Pydantic data classes are a blend of Python's data classes with the validation power of Pydantic.

They offer a concise way to define data structures while ensuring that the data adheres to specified types and constraints.

This makes them ideal for reliably handling inputs and outputs in applications, especially when working with LLMs or APIs, as they catch errors early and simplify data serialization. They also integrate seamlessly with frameworks like LangChain, allowing structured data to flow safely through pipelines and tools.

In standard python you would create a class like this:

In [None]:
class User:
    def __init__(self, name: str, age: int, email: str):
        self.name = name
        self.age = age
        self.email = email

In [None]:
foo = User(name="Joe",age=32, email="joe@gmail.com")

In [None]:
foo.name

'Joe'

In [None]:
foo = User(name="Joe",age="bar", email="joe@gmail.com")

In [None]:
foo.age

'bar'

But, if we use pydantic's BaseModel, we get:

In [None]:
class pUser(BaseModel):
    name: str
    age: int
    email: str

In [None]:
foo_p = pUser(name="Jane", age=32, email="jane@gmail.com")

In [None]:
foo_p.name

'Jane'

<p style=\"background-color:#F5C780; padding:15px\"><b>Note:</b> The next line is expected to fail.</p>

In [None]:
foo_p = pUser(name="Jane", age="bar", email="jane@gmail.com")

ValidationError: 1 validation error for pUser
age
  Input should be a valid integer, unable to parse string as an integer [type=int_parsing, input_value='bar', input_type=str]
    For further information visit https://errors.pydantic.dev/2.11/v/int_parsing

In [None]:
class Class(BaseModel):
    students: List[pUser]

In [None]:
obj = Class(
    students=[pUser(name="Jane", age=32, email="jane@gmail.com")]
)

In [None]:
obj

Class(students=[pUser(name='Jane', age=32, email='jane@gmail.com')])

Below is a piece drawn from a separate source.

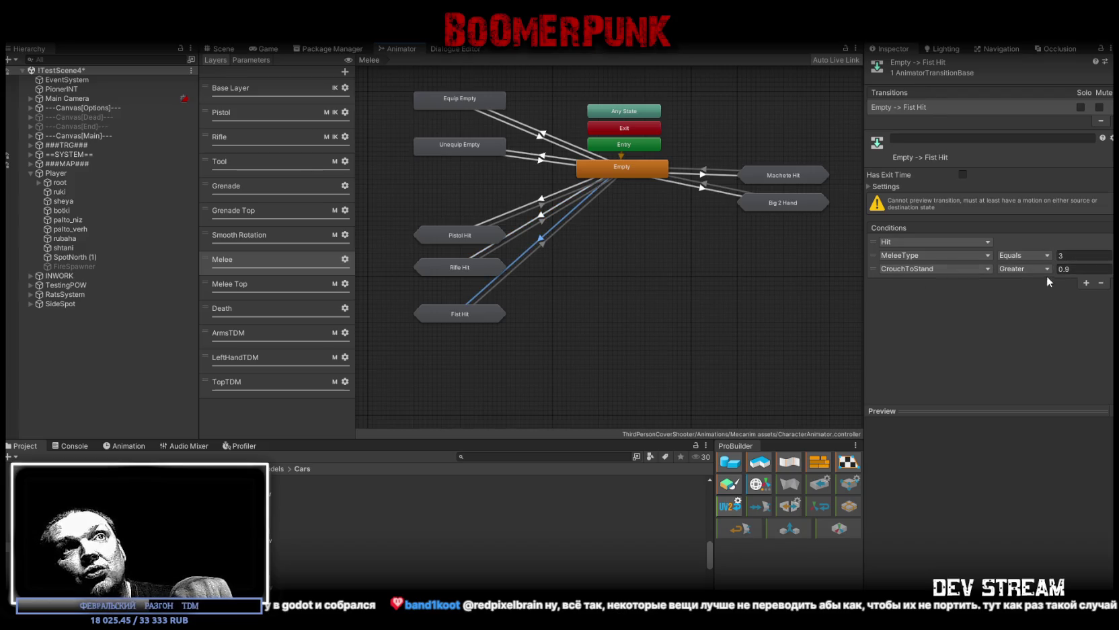
{"action": "left_click", "coordinate": [704, 175]}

## Pydantic to OpenAI function definition


In [None]:
# Pydantic class
class WeatherSearch(BaseModel):
    """Call this with an airport code to get the weather at that airport"""
    airport_code: str = Field(description="airport code to get weather for")

In [None]:
from langchain_core.utils.function_calling import convert_to_openai_function

In [None]:
# Convert a Pydantic model into an OpenAI-compatible function schema for LLM function-calling (convert_to_openai_function = Pydantic → OpenAI function schema for LLMs)
weather_function = convert_to_openai_function(WeatherSearch) # produces a JSON schema that OpenAI’s function-calling API can understand

In [None]:
weather_function

{'name': 'WeatherSearch',
 'description': 'Call this with an airport code to get the weather at that airport',
 'parameters': {'properties': {'airport_code': {'description': 'airport code to get weather for',
    'type': 'string'}},
  'required': ['airport_code'],
  'type': 'object'}}

In [None]:
class WeatherSearch1(BaseModel):
    airport_code: str = Field(description="airport code to get weather for")

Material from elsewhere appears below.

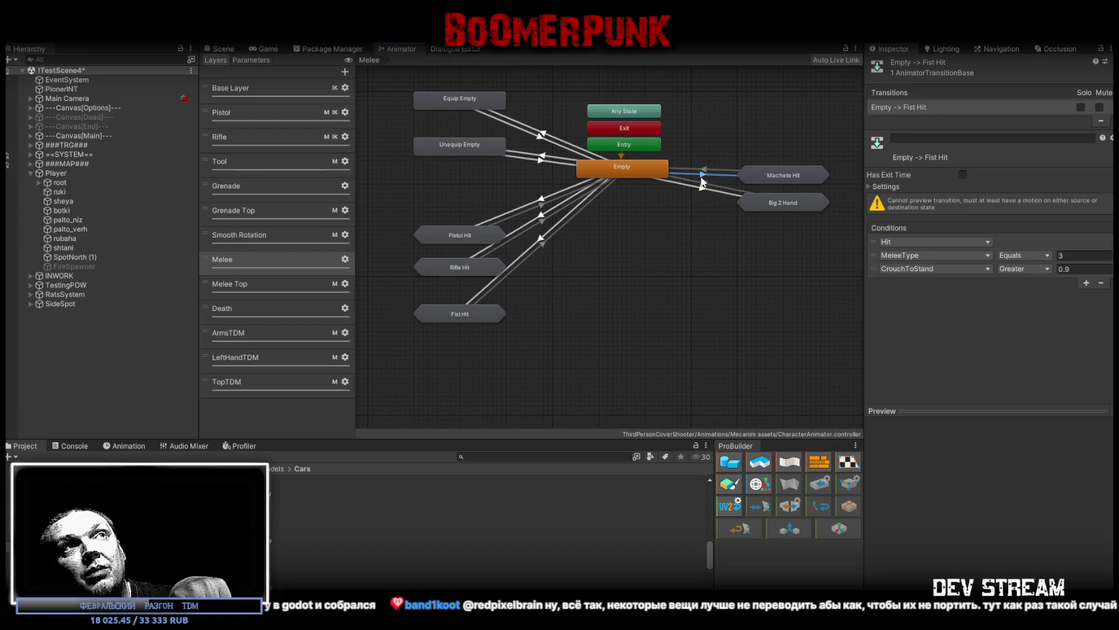
{"action": "left_click", "coordinate": [698, 187]}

Notice what happens in the next cells.

In [None]:
convert_to_openai_function(WeatherSearch1)

{'name': 'WeatherSearch1',
 'description': '',
 'parameters': {'properties': {'airport_code': {'description': 'airport code to get weather for',
    'type': 'string'}},
  'required': ['airport_code'],
  'type': 'object'}}

In [None]:
class WeatherSearch2(BaseModel):
    """Call this with an airport code to get the weather at that airport"""
    airport_code: str

In [None]:
convert_to_openai_function(WeatherSearch2)

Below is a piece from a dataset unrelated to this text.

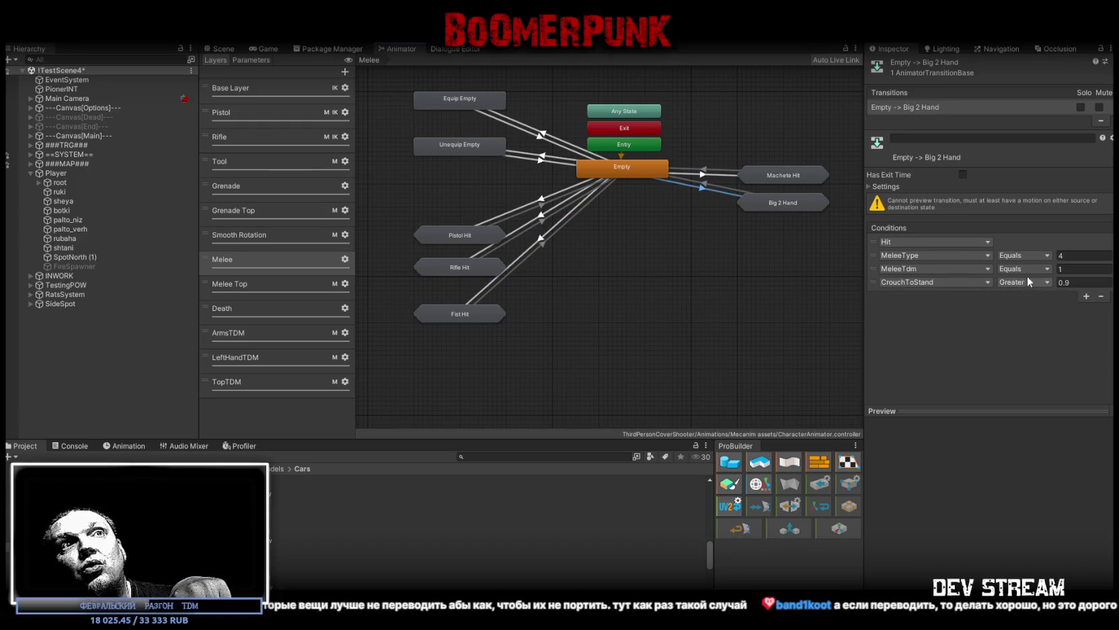
{"action": "left_click", "coordinate": [781, 174]}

{'name': 'WeatherSearch2',
 'description': 'Call this with an airport code to get the weather at that airport',
 'parameters': {'properties': {'airport_code': {'type': 'string'}},
  'required': ['airport_code'],
  'type': 'object'}}

In [None]:
!pip install langchain_openai



In [None]:
from langchain_openai import ChatOpenAI

In [None]:
model = ChatOpenAI()

In [None]:
model.invoke("what is the weather in SF today?", functions=[weather_function])

AIMessage(content='', additional_kwargs={'function_call': {'arguments': '{"airport_code":"SFO"}', 'name': 'WeatherSearch'}, 'refusal': None}, response_metadata={'token_usage': {'completion_tokens': 17, 'prompt_tokens': 70, 'total_tokens': 87, 'completion_tokens_details': {'accepted_prediction_tokens': 0, 'audio_tokens': 0, 'reasoning_tokens': 0, 'rejected_prediction_tokens': 0}, 'prompt_tokens_details': {'audio_tokens': 0, 'cached_tokens': 0}}, 'model_provider': 'openai', 'model_name': 'gpt-3.5-turbo-0125', 'system_fingerprint': None, 'id': 'chatcmpl-CbPWsXy8eMYqYX0eEG3qj2EonECVV', 'service_tier': 'default', 'finish_reason': 'function_call', 'logprobs': None}, id='lc_run--2b38bb40-ddb3-4c0e-b2de-34fa57791d39-0', usage_metadata={'input_tokens': 70, 'output_tokens': 17, 'total_tokens': 87, 'input_token_details': {'audio': 0, 'cache_read': 0}, 'output_token_details': {'audio': 0, 'reasoning': 0}})

In [None]:
model_with_function = model.bind(functions=[weather_function])

In [None]:
model_with_function.invoke("what is the weather in sf?")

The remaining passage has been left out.